The Packers were torched in a 40-10 Thanksgiving loss to the Lions, who ran up 561 total yards. The addition of Ebron could mean another challenge for the Packers and other NFC North foes battling questionable linebacker and safety play.

Detroit parted ways with Nate Burleson earlier this offseason, but seems to have improved its offense with the signing of Seattle’s Golden Tate to work across from All-Pro receiver Calvin Johnson and extending running back Joique Bell for three more seasons.

For all of those reasons, the Lions are feeling pretty good about how they sit, offensively.

“From a skill-position player, I think we have two really good receivers in Calvin and Golden,” said Lions offensive coordinator Joe Lombardi, Vince Lombardi’s grandson. “I think a tight end who runs like Eric does — we have two pretty good tight ends as it is — but he has got a different skill set and that adds a whole new element of your offense with a tight end who can run like that.”

Vikings trade, take Barr

Seeking to fix a defense that ranked 31st in yardage allowed last season, the Minnesota Vikings drafted outside linebacker Anthony Barr in the first round.

They were patient, trading back one spot with Cleveland, before taking Barr, who is a raw 6-foot, 478-inch, 255-pounder out of UCLA.

He spent his first two college seasons as a running back, then had 23½ sacks and 41½ tackles for a loss in his two seasons at linebacker.

“The things he can do for his size are pretty unique,” Vikings general manager Rick Spielman said. “We see him in the Sam linebacker role, but as a three-down player.

“It’s pretty rare to see what he does.”

Scouts say Barr is best as a 3-4 outside linebacker, his scheme at UCLA, but he could play end or linebacker in a 4-3 scheme, which is Minnesota’s base defense.

“We have ends that play around 260-265 and linebackers at 240-245, so there’s no issue,” Spielman said. “He’s plenty big enough.”

Barr reportedly improved his NFL combine 40-yard dash time from 4.60 seconds to 4.45 seconds at his pro day.

“When you can get these type of athletes, it gives coaches the flexibility to do plenty of things,” Spielman said. “You can’t coach what he has. Same conversations last year with (first-round wide receiver) Cordarrelle (Patterson).”

The Vikings decided not to use their first pick on a quarterback, a position of need. “I think there’s going to be enough depth in this draft to get a quarterback later,” Spielman said.

Indeed there was as Minnesota traded into the end of the first round to pick Louisville quarterback Teddy Bridgewater at No. 32.

The Vikings acquired the pick from Seattle, giving up their 2014 second-round pick (No. 40 overall) and fourth-round pick (No. 108 overall).

Extra points

■ The Chicago Bears got younger at cornerback after spending their first-round draft pick on Kyle Fuller.

Of the Bears’ primary starters, Charles Tillman is 33 and Tim Jennings is 30.

“I feel like they know I can play the corner, nickel, safety ... wherever they need me,” said Fuller, a 5-11¾, 190-pounder from Virginia Tech.

Fuller was the Hokies’ team captain last season and started 41 games in four years. In his career, he had six interceptions and 28 passes defended.
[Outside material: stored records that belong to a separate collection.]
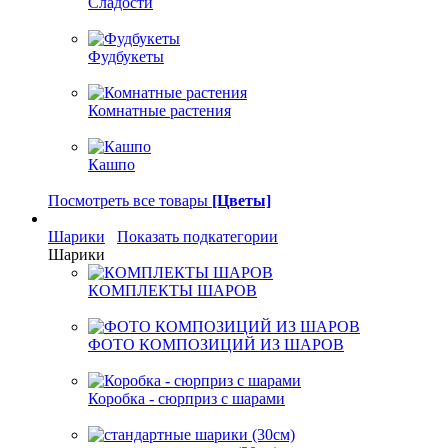
Сладости
Фудбукеты
Комнатные растения
Кашпо
Посмотреть все товары
[Цветы]
Шарики
Показать подкатегории
Шарики
КОМПЛЕКТЫ ШАРОВ
ФОТО КОМПОЗИЦИЙ ИЗ ШАРОВ
Коробка - сюрприз с шарами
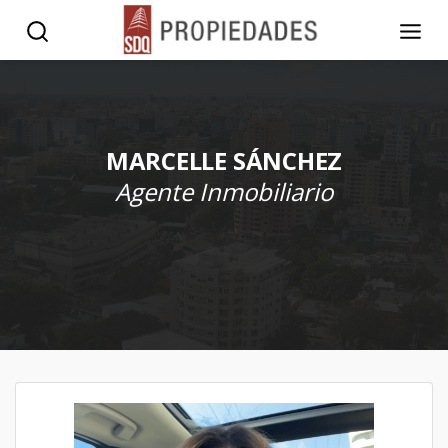
MARCELLE SÁNCHEZ
Agente Inmobiliario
At the combine, he ran the 40 in 4.43 seconds

Last season, he missed four games after hernia surgery.

Fuller comes from an NFL family: His brother Vince is a former NFL safety and another brother Corey is a wide receiver with the Detroit Lions.
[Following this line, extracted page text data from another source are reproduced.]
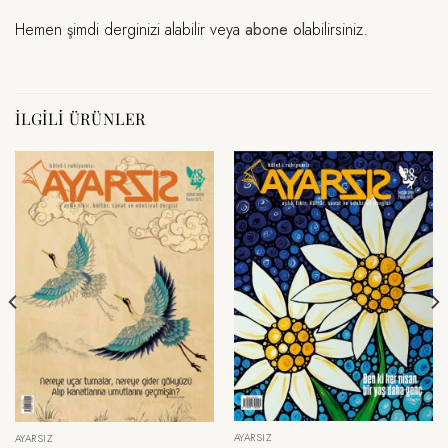
Hemen şimdi derginizi alabilir veya
abone ol
abilirsiniz.
İLGILI ÜRÜNLER
AYARSIZ
AYARSIZ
■ Former Packers assistant coach Red Cochran will be one of eight to be inducted into the Alabama Sports Hall of Fame on Saturday.

Cochran, who passed away in 2004, was a member of Vince Lombardi’s staff during Green Bay’s five NFL titles and Super Bowl I championship. He was inducted into the Green Bay Packers Hall of Fame in 1997.
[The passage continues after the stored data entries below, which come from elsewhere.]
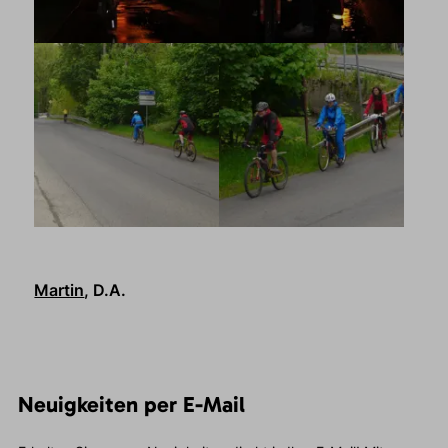
Martin
, D.A.
Neuigkeiten per E-Mail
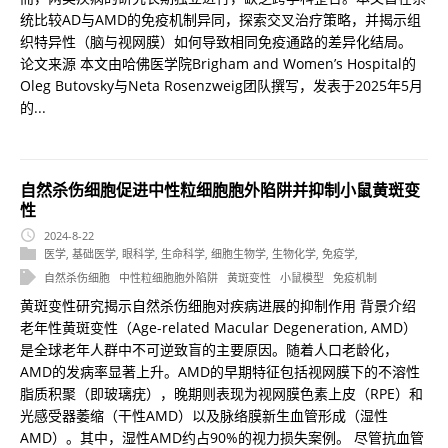
统比较AD与AMD的免疫机制异同，探索交叉治疗策略，并揭示组
织特异性（脑与视网膜）如何导致相同免疫通路的差异化结局。
论文来源 本文由哈佛医学院Brigham and Women’s Hospital的
Oleg Butovsky与Neta Rosenzweig团队撰写，发表于2025年5月
的...
自然杀伤细胞促进中性粒细胞胞外陷阱并抑制小鼠黄斑变
性
2024-8-22
医学
,
基础医学
,
眼科学
,
生命科学
,
细胞生物学
,
生物化学
,
免疫学
,
自然杀伤细胞
中性粒细胞胞外陷阱
黄斑变性
小鼠模型
免疫机制
黄斑变性研究揭示自然杀伤细胞对疾病进展的抑制作用 背景介绍
老年性黄斑变性（Age-related Macular Degeneration, AMD）
是全球老年人群中不可逆致盲的主要原因。随着人口老龄化，
AMD的发病率显著上升。AMD的早期特征包括视网膜下的不溶性
脂质积聚（即玻璃疣），晚期则表现为视网膜色素上皮（RPE）和
光感受器萎缩（干性AMD）以及脉络膜新生血管形成（湿性
AMD）。其中，湿性AMD约占90%的视力损失案例。 尽管抗血管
After serving in World War II in the Army Air Corps for three years, he played, coached or scouted for teams in 10 NFL championship games and which won seven championships.

■ The table is set for Packers outside linebacker Clay Matthews to face his cousin, Jake, on “Monday Night Football” on Dec. 8 after the Atlanta Falcons drafted the Texas A&M senior offensive tackle with the sixth pick.

Matthews, who is the son of Hall of Fame center Bruce Matthews, is the seventh member of his family to play in the NFL. He started 26 straight games at right tackle before switching over to the left side during his senior year and starting all 13 games in 2013.